The task
Every line below containing the word "bare" should be found and copied.

------ Listed records ------

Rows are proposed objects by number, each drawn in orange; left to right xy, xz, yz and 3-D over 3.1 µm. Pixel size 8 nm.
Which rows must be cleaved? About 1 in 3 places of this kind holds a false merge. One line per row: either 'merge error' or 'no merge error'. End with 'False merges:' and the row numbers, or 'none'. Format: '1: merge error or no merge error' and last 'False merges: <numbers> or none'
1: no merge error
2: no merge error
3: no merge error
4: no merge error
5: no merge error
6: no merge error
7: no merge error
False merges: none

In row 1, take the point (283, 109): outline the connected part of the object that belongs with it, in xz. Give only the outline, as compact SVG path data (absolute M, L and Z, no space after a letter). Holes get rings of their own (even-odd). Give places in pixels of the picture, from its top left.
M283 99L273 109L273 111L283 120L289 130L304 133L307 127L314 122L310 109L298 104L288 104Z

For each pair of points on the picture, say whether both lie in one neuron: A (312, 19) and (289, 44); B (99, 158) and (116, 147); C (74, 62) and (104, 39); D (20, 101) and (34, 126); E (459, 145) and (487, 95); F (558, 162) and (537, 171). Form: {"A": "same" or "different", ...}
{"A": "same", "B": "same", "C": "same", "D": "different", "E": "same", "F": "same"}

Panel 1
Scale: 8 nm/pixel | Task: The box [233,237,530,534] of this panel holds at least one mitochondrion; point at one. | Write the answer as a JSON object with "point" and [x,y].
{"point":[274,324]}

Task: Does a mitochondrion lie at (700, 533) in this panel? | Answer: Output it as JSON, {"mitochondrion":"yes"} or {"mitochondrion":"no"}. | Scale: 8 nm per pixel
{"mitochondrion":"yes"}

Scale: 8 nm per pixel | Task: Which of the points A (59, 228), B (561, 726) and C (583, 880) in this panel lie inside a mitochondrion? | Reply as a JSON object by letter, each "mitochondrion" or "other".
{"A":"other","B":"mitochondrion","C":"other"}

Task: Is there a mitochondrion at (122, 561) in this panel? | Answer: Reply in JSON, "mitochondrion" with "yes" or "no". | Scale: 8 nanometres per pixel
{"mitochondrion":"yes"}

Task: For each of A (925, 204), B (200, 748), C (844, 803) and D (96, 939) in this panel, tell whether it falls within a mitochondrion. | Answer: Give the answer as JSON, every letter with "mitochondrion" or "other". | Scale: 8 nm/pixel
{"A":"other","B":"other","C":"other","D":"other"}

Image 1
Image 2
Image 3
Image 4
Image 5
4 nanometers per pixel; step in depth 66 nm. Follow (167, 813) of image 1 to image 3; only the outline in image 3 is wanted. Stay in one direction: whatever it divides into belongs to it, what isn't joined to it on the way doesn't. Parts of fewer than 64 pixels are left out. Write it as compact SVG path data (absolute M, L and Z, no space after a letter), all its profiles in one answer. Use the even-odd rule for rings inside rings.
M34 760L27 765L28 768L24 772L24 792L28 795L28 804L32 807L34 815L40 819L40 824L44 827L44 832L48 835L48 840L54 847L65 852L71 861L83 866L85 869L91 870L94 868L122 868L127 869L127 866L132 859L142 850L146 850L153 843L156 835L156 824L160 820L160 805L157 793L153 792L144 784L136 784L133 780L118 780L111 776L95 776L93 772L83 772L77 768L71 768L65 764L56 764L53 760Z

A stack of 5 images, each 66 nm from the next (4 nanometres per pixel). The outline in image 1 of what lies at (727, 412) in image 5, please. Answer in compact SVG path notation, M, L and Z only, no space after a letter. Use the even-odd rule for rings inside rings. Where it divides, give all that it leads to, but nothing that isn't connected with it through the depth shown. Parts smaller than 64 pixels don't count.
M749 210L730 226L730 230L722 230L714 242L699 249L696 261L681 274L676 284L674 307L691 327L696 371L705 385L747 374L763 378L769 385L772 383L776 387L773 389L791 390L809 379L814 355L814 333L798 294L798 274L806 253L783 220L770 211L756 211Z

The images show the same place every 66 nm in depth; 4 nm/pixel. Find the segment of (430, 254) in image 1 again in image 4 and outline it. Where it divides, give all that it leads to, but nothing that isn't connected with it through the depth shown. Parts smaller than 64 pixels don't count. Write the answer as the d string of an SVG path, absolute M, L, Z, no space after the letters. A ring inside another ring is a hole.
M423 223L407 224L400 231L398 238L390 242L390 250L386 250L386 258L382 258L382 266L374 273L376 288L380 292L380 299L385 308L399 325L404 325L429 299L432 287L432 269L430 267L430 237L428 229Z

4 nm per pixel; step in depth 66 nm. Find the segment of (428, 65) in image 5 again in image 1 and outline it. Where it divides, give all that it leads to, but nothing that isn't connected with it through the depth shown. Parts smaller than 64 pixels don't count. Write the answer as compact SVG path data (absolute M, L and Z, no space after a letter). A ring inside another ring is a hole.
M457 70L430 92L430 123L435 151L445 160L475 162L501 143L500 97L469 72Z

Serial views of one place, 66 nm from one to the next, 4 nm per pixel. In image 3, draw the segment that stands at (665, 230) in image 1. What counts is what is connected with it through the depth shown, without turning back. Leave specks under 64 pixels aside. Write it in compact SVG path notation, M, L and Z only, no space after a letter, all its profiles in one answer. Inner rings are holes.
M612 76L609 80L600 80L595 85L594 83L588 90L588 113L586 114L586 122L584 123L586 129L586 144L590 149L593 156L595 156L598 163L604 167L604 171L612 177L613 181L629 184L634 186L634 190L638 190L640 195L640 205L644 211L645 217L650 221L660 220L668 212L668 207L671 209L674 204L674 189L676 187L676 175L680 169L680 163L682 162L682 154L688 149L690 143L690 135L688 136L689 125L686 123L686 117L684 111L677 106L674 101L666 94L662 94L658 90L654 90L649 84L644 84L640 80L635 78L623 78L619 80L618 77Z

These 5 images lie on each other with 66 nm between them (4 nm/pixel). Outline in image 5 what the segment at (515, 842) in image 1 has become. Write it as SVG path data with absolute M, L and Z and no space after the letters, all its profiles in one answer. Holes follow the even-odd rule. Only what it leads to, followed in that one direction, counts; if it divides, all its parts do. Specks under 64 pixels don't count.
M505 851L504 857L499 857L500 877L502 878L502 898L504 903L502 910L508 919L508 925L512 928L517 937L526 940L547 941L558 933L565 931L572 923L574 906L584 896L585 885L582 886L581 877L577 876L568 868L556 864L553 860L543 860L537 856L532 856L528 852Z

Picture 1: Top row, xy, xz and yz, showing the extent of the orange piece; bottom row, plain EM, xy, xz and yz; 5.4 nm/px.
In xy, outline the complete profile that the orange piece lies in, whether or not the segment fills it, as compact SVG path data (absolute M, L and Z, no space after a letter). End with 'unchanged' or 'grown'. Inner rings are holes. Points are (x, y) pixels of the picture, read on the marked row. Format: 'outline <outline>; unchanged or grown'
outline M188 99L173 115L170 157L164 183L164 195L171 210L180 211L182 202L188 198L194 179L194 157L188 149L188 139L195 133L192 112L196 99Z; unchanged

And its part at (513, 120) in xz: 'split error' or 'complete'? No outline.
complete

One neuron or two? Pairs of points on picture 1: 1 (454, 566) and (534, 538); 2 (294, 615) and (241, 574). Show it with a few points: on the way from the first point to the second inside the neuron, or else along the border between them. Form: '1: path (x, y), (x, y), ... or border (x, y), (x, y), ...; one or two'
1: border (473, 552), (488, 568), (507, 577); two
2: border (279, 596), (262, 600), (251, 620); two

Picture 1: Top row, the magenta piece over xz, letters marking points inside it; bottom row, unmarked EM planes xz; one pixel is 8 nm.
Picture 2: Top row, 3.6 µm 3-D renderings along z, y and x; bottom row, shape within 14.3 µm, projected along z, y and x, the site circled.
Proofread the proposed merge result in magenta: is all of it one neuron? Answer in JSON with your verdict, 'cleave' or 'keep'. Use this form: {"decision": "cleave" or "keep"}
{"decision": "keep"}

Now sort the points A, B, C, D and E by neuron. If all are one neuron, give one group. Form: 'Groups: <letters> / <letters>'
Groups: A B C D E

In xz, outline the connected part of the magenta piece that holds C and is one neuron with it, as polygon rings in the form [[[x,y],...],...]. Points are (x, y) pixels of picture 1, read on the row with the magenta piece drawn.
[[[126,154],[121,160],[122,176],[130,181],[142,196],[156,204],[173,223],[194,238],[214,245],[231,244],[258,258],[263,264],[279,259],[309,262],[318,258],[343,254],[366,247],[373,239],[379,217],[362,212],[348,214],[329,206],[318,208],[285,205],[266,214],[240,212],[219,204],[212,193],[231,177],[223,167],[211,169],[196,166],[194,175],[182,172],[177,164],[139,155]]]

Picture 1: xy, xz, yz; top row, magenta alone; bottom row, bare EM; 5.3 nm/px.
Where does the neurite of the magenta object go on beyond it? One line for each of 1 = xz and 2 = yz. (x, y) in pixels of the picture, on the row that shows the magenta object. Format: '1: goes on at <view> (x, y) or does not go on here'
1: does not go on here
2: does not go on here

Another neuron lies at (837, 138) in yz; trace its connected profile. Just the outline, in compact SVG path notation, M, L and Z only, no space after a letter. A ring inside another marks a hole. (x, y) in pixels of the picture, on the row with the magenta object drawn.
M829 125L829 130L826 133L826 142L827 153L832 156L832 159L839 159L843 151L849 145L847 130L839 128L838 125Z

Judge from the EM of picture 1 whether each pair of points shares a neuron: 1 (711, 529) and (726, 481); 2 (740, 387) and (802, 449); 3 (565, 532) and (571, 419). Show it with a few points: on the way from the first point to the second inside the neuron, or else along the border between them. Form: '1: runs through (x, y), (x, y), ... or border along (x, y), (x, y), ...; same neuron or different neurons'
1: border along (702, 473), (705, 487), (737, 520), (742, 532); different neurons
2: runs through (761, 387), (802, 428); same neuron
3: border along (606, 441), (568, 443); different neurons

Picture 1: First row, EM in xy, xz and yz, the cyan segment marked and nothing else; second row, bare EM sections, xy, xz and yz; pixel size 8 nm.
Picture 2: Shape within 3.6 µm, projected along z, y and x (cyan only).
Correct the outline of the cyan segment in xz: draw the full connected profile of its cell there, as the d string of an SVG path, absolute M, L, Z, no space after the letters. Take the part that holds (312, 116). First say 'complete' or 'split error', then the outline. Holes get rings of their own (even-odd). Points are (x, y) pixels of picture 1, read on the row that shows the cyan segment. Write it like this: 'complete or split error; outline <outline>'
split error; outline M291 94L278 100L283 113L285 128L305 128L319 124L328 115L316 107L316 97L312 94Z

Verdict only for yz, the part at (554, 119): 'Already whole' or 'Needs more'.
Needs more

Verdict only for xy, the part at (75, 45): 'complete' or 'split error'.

------

Answer to the exercise
Picture 1: xy, xz, yz; top row, magenta alone; bottom row, bare EM; 5.3 nm/px.
Picture 1: First row, EM in xy, xz and yz, the cyan segment marked and nothing else; second row, bare EM sections, xy, xz and yz; pixel size 8 nm.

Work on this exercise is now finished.